Anyway, last week he recommended I try the truffle cask finished ‘French’ single malt from Perigord Distillerie in the Dordogne. I didn’t, mostly because my memory was turning to crap already and I am really, really bad at following recommendations.
As a good copy of the American NDP (Non-Distiller Producer) stuff that’s been going on, the label states this whisky is produced by Perigord, but it doesn’t say they distilled it. Producing a whisky can also be buying whisky, finishing it and bottling it. Even just bottling it would be a product of your own, technically. Anyway, the confusing thing is that Perigord actually is a distillery, but the label nicely states that it is Scotch whisky in the bottle. Finished in truffle casks.
What the heck is a truffle cask? I guess in this case it is a cask used to give something a truffle infusion. I’ve a hard time finding out what it actually is. I get some related products online, most also from Perigord, and it is a spirit, but I guess it’s some kind of an infused brandy or so. If someone has more info, please help me out here.
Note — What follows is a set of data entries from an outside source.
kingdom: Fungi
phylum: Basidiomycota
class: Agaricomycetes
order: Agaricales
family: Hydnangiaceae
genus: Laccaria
The whisky then. As I was just standing in the shop collecting my bottles I didn’t really write tasting notes, but I do have some general finding.
The whisky is pretty decent. It’s not overly complex, it’s only 40% and I wouldn’t be surprised to find caramel coloring in it either. Of course, the website doesn’t give me much info either.
On the nose you don’t pick up anything strange. It’s a very smooth and gentle dram, that shows the slightly fruity characteristics of a Speyside dram. A bit in range of Tamdhu, or Deveron/Macduff. It’s on the palate that you get a very slight savory note, like when your paste has some truffle on it.
I was afraid that this would turn out to be a truffle oil with alcohol instead of the whisky that it is. Some chefs overuse the stuff which can turn out really hideous. Some oils have too much of it too. In this case they kept it to a minimum. Just enough to notice.
I actually quite liked this dram. Not on a level that I’m going to get my hands on a bottle of it, since I don’t think this is something you’d enjoy long enough to finish a bottle of. Although, if I was on holiday in the area, I’d sure buy a bottle since it would then be a very tasty souvenir as well a decent bunch of booze.
So, something rather interesting. Not as bad as I would have guessed when someone would’ve just told me I’d be having a truffle cask finished whisky. On the other hand, you do taste something different, but I would never have recognized it as truffle.
Thanks to Richard of Zeewijck for letting me try this!
A bottle should set you back a little over € 40.